Reproduce the records precisely. Omit every picture.

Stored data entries
——
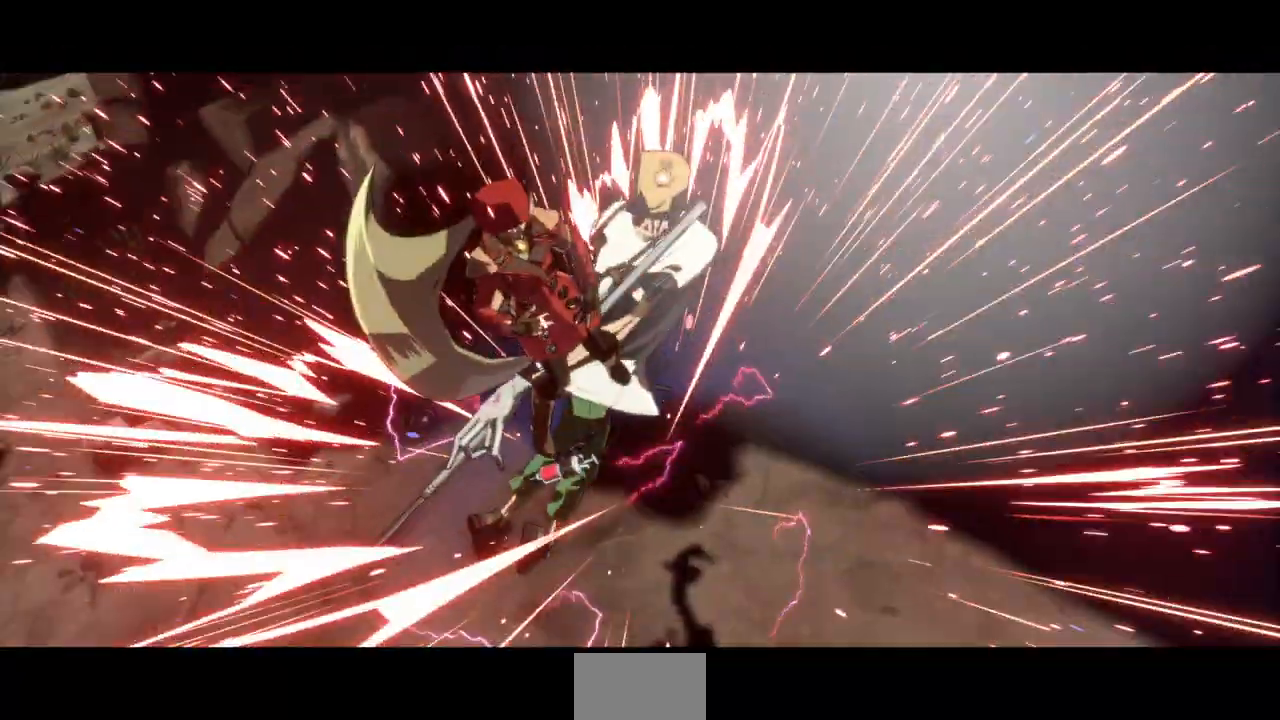
{"dt_ms": 500, "buttons": [], "events": []}
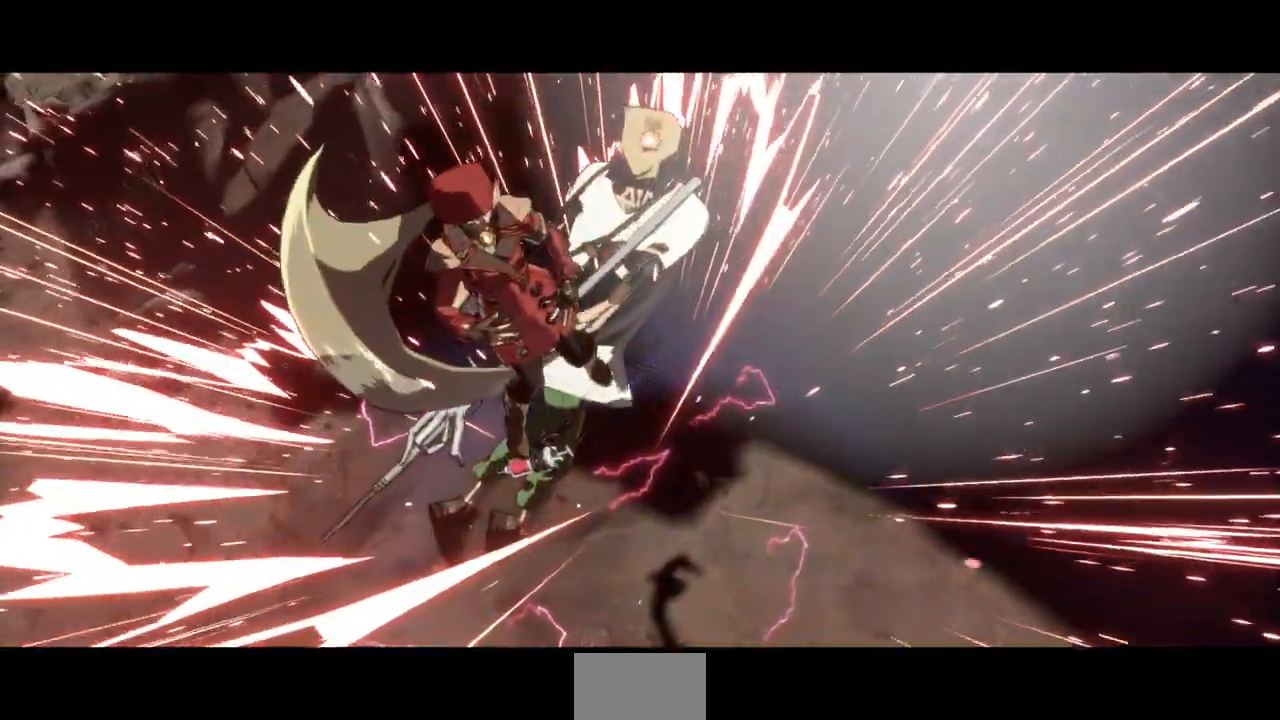
{"dt_ms": 500, "buttons": [], "events": []}
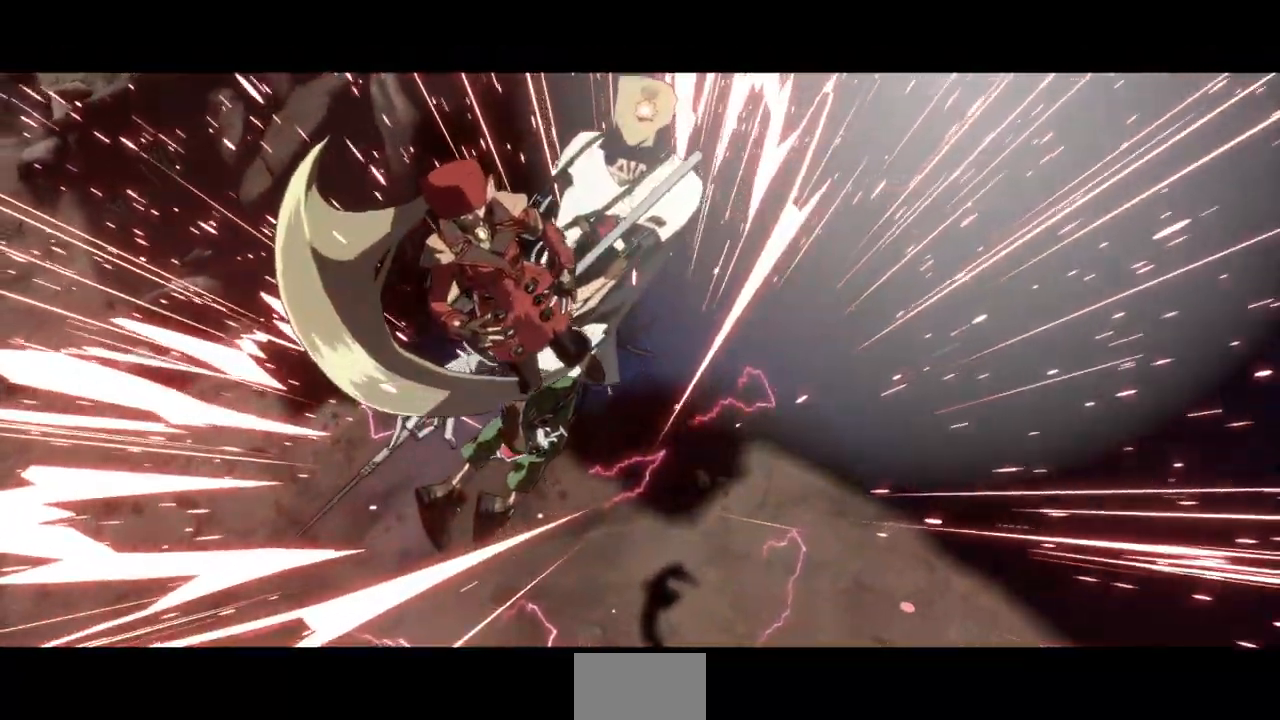
{"dt_ms": 500, "buttons": [], "events": [[200, "CROSS", "down"], [300, "CROSS", "up"]]}
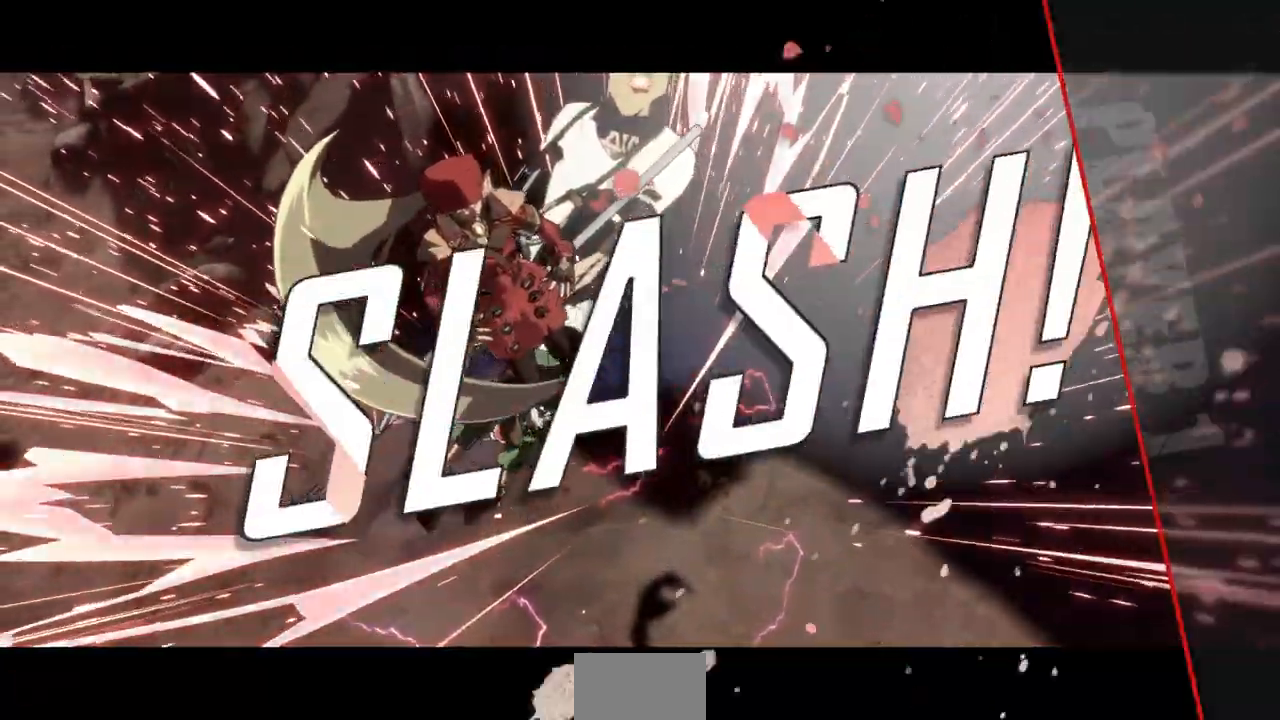
{"dt_ms": 500, "buttons": [], "events": []}
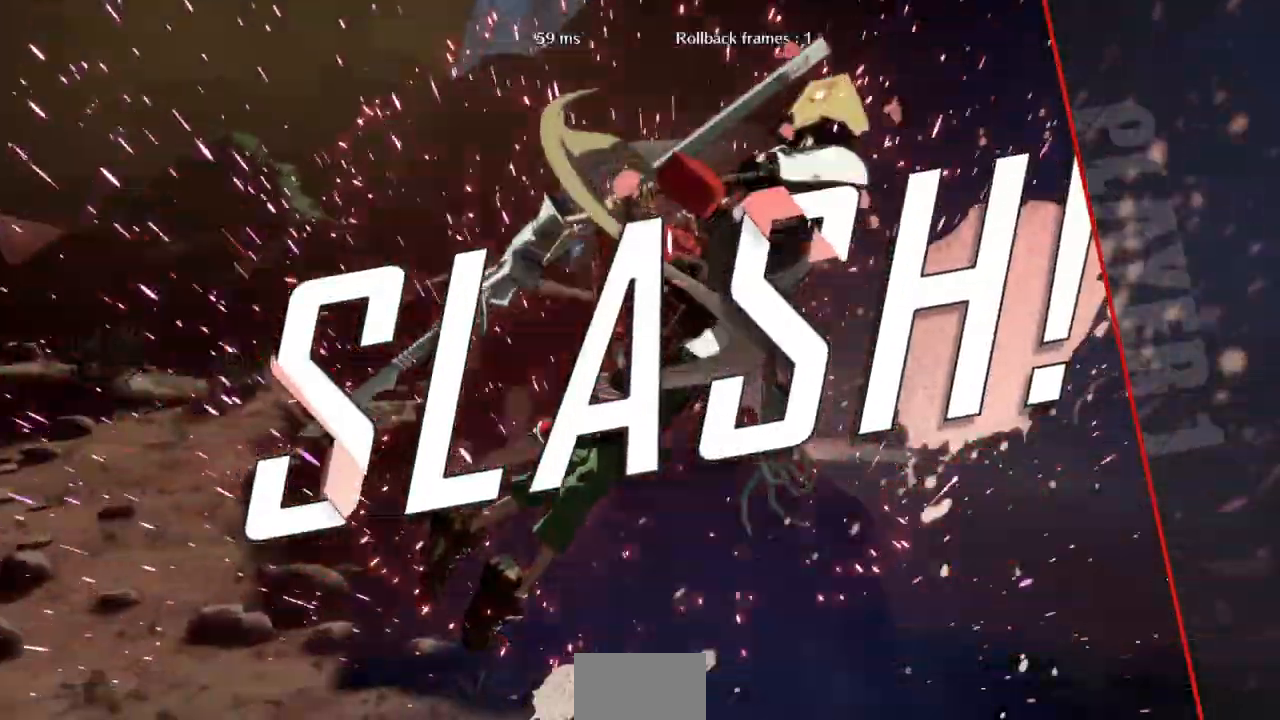
{"dt_ms": 500, "buttons": [], "events": []}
——
Solution for this problem
{"dt_ms": 500, "buttons": [], "events": []}
{"dt_ms": 500, "buttons": [], "events": []}
{"dt_ms": 500, "buttons": [], "events": [[200, "CROSS", "down"], [300, "CROSS", "up"]]}
{"dt_ms": 500, "buttons": [], "events": []}
{"dt_ms": 500, "buttons": [], "events": []}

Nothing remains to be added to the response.